Die Anwesenden, überwiegend höhere Semester, genießen die Feierlichkeit zwar zurückhaltend, aber dankbar, versunken in Erinnerungen an Saalschlachten, an Wut und blaue Augen. Von Nostalgie ist auf der Bühne indes nichts zu spüren. Pünktlich um neun Uhr geht es los. Ein kurzes Keyboard-Intro, schon ertönt das metallische Bass-Spiel von Jean-Jacques Burnel bei „Toiler On The Sea“.

Es wird ein Reise durch die wilde Geschichte der 1974 als Guildford Stranglers gegründeten Band, eine Reise, die bei Punk, Psychedelic Rock und New Wave Station macht und auch jene Phasen der Karriere beinhaltet, in denen man sich eher durch Prügeleien, Drogenexzesse und Gefängnisaufenthalte hervortat.

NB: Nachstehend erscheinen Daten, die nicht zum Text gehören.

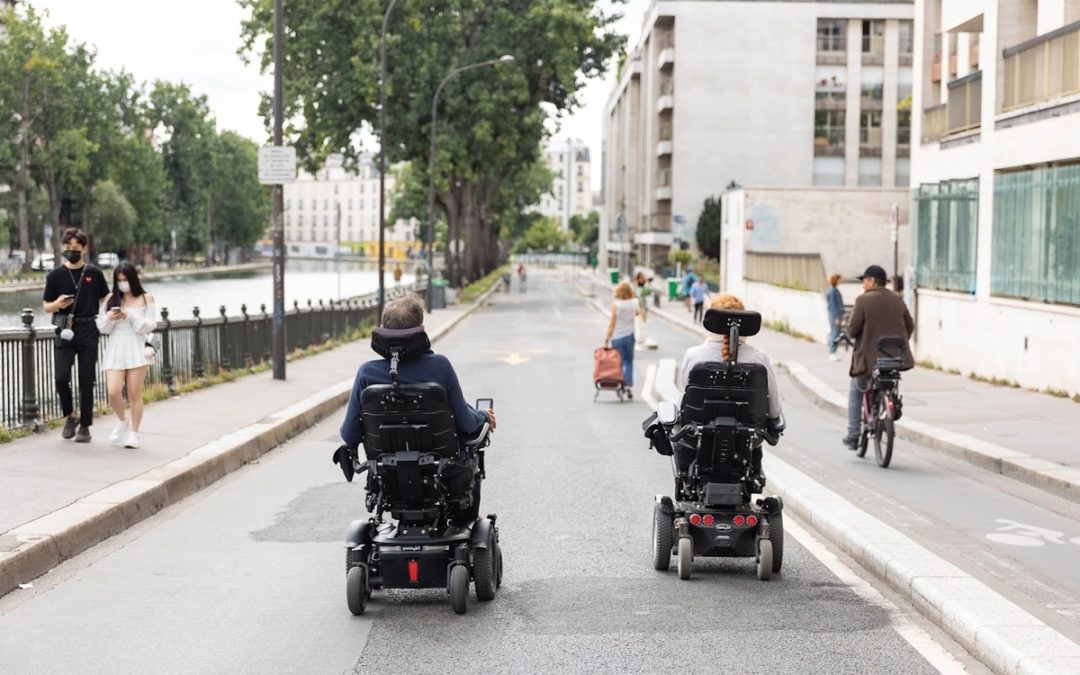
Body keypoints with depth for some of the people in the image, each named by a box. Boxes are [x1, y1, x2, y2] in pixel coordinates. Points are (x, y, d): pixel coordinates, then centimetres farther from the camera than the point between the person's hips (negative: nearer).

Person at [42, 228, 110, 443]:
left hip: (88, 331, 0)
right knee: (61, 378, -10)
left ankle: (85, 426, 10)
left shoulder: (94, 274, 4)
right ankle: (70, 416, 14)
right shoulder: (55, 276, 4)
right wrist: (58, 304, -14)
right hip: (65, 331, 0)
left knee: (86, 381, 1)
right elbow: (46, 306, 8)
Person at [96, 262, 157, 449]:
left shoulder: (146, 299, 4)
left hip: (136, 349, -2)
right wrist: (109, 318, -9)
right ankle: (122, 422, 18)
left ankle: (134, 433, 11)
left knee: (134, 394, -1)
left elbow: (150, 325, -2)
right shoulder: (111, 299, 11)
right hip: (115, 349, 2)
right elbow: (102, 327, 11)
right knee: (113, 392, -10)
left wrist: (131, 317, -14)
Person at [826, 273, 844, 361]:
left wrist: (841, 315, 18)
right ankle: (832, 353, -5)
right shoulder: (832, 291, -15)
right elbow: (833, 305, -18)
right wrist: (836, 317, -19)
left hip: (837, 314, 10)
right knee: (835, 333, -8)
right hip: (834, 315, -10)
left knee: (834, 334, 10)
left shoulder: (835, 290, 14)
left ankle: (832, 353, 13)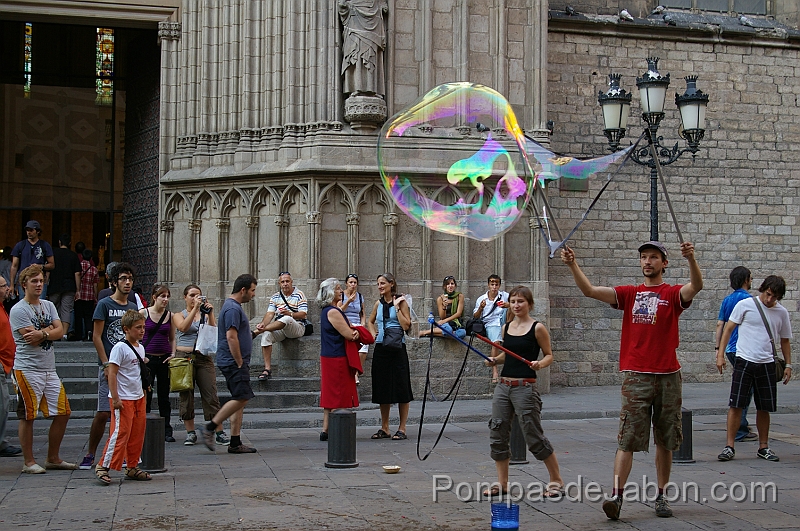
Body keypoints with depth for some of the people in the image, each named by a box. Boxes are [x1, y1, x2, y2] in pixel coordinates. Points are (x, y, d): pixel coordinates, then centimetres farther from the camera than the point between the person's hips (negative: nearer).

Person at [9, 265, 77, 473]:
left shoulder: (48, 306, 13)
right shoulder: (19, 310, -7)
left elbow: (60, 331, 0)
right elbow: (32, 340, -15)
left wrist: (42, 333, -16)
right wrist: (50, 329, -3)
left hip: (50, 369, 7)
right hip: (28, 369, -7)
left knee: (63, 413, 7)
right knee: (27, 417, 0)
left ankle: (53, 459, 18)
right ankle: (29, 462, 9)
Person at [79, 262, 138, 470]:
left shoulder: (133, 307, 14)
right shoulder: (105, 304, -3)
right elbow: (96, 337, -6)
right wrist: (106, 364, -12)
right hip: (109, 367, -5)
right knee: (103, 413, -7)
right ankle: (90, 455, 4)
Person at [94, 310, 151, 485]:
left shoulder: (140, 348, 12)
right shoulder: (120, 348, -13)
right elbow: (112, 373, -17)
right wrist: (115, 399, -21)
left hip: (138, 398, 8)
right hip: (123, 399, -8)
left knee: (137, 434, 10)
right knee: (120, 434, -10)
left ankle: (132, 467, 20)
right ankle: (103, 467, -2)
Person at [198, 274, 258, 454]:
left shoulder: (234, 307, 19)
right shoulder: (233, 308, -15)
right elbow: (231, 337, -21)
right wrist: (239, 363, -18)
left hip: (236, 362, 11)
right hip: (233, 362, -11)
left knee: (239, 400, 8)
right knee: (241, 398, -13)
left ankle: (235, 443, 8)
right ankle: (209, 428, -7)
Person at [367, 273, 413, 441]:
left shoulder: (401, 302, -3)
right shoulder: (379, 304, 11)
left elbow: (406, 325, -13)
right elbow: (370, 322, 28)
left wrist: (397, 307, -13)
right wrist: (373, 333, 10)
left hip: (397, 348, -5)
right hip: (380, 349, 5)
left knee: (401, 389, -3)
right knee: (382, 389, 9)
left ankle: (402, 429, 3)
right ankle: (384, 428, 17)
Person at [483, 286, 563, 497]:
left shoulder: (537, 328, -5)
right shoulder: (507, 327, 11)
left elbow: (549, 355, -1)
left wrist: (540, 363, -21)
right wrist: (495, 360, 4)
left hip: (525, 387, -6)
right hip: (503, 386, 6)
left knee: (534, 437, -3)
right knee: (498, 435, 5)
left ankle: (556, 482, 10)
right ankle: (502, 483, 16)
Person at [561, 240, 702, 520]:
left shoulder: (673, 294, 5)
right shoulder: (629, 293, 10)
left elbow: (696, 286, -17)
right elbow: (591, 291, 0)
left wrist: (691, 259, -36)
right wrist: (573, 265, -15)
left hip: (668, 376, 0)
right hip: (636, 376, 0)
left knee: (666, 440, 8)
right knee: (628, 439, -7)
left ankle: (661, 495, 18)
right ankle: (616, 496, -13)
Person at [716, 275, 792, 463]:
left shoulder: (782, 313, 7)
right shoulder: (745, 305, -3)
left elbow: (785, 340, 18)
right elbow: (729, 328, 1)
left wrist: (788, 365, 13)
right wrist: (720, 354, -5)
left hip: (767, 364, 3)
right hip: (744, 362, -3)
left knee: (764, 408, 8)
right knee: (736, 405, -6)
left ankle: (763, 447, 20)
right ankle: (729, 446, -2)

Zurückhaltender, nahezu komplett ohne Ansagen, dafür aber mit massig Spielfreude geht es heute zur Sache – mit dem abermaligen Überraschungseffekt, wie gut der 2000 an Bord gekommene Sänger und Gitarrist Baz Warne zur Band passt.

Unwillen, sich auf wenige Songs reduzieren zu lassen

Mal geben sie sich elektronisch wie bei „Threatened“, mal lässig wie bei „Never To Look Back“, das den Britpop vorwegnimmt und ihn mit einer dissonanten Jahrmarktorgel verziert, mal verpassen sie rumpelndem Punk eine jaulende Keyboardmelodie wie bei „Was It You?“. Dass die größten Hits der Band – der Walzer „Golden Brown“ und die Achtziger-Pop-Hymne „Always The Sun“ – ausgerechnet hintereinander in der Mitte des Sets kommen, ist überraschend.

Es zeigt aber den Unwillen der Band, sich auf ein paar wenige Songs reduzieren zu lassen. Hier stehen keine alternden Herren auf der Bühne, die ihr Vermächtnis Stück für Stück demontieren. Hier sind Musiker aus der Arbeiterklasse am Werk, deren Furor bis heute nicht verraucht ist. Und das ist mehr Punk, als die meisten Genre-Vertreter von heute bieten können.